* **Work instructions**
With pictures removed, the data below should be returned exactly.

* **Collected material**
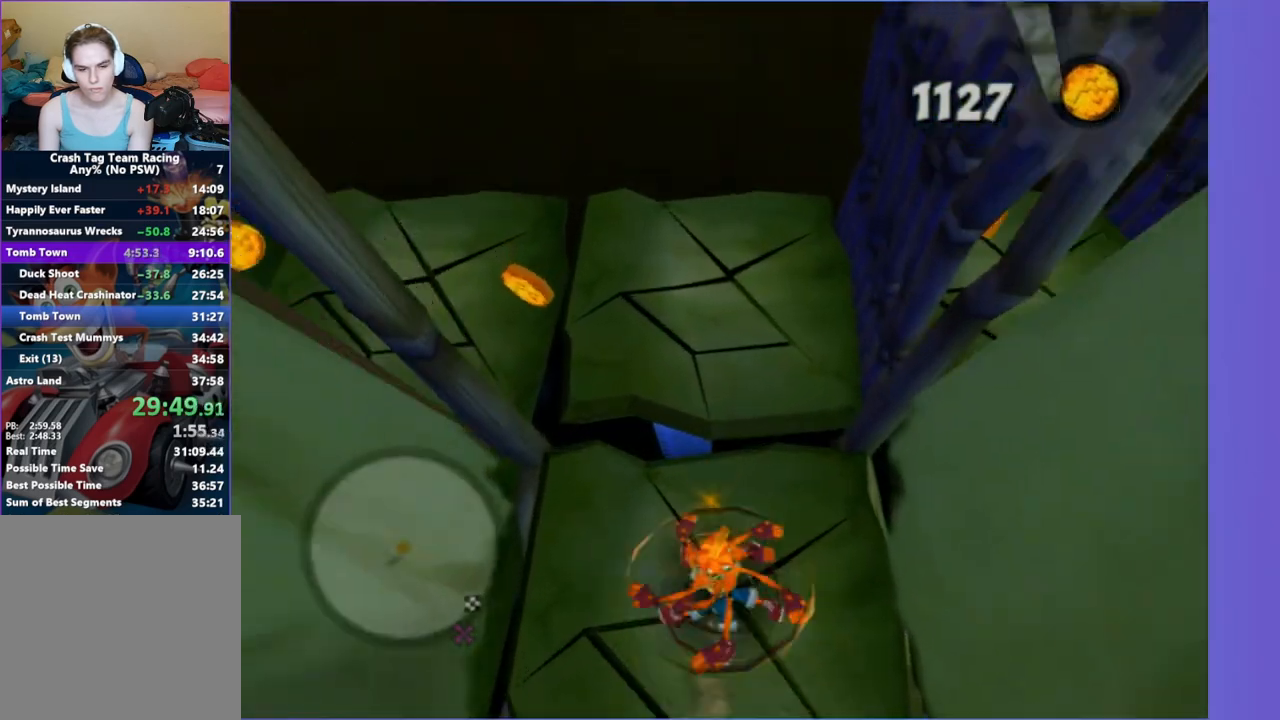
{"buttons": [], "left_stick": "left", "right_stick": "center", "events": [[50, "X", "up"], [467, "left_stick", "left"]]}
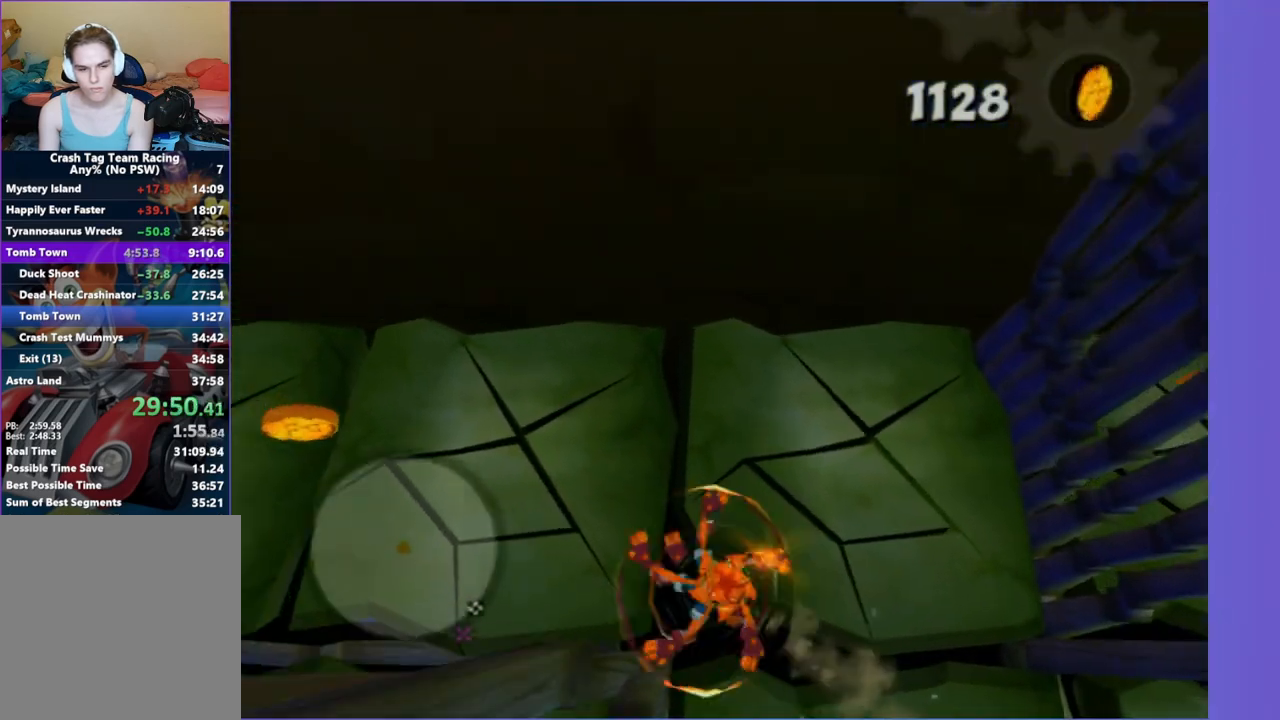
{"buttons": [], "left_stick": "left", "right_stick": "center", "events": [[17, "left_stick", "down-left"], [117, "left_stick", "left"]]}
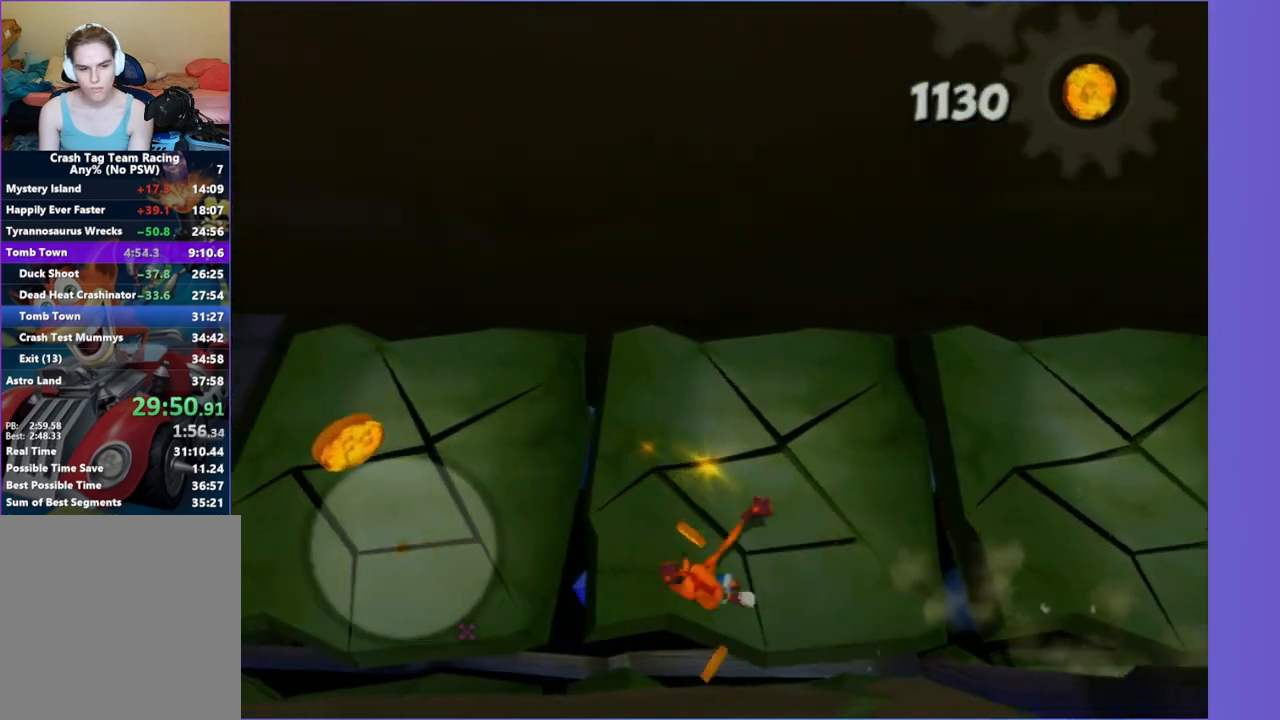
{"buttons": [], "left_stick": "up-left", "right_stick": "center", "events": [[150, "left_stick", "up-left"]]}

* **Exercise answer**
{"buttons": [], "left_stick": "left", "right_stick": "center", "events": [[50, "X", "up"], [467, "left_stick", "left"]]}
{"buttons": [], "left_stick": "left", "right_stick": "center", "events": [[17, "left_stick", "down-left"], [117, "left_stick", "left"]]}
{"buttons": [], "left_stick": "up-left", "right_stick": "center", "events": [[150, "left_stick", "up-left"]]}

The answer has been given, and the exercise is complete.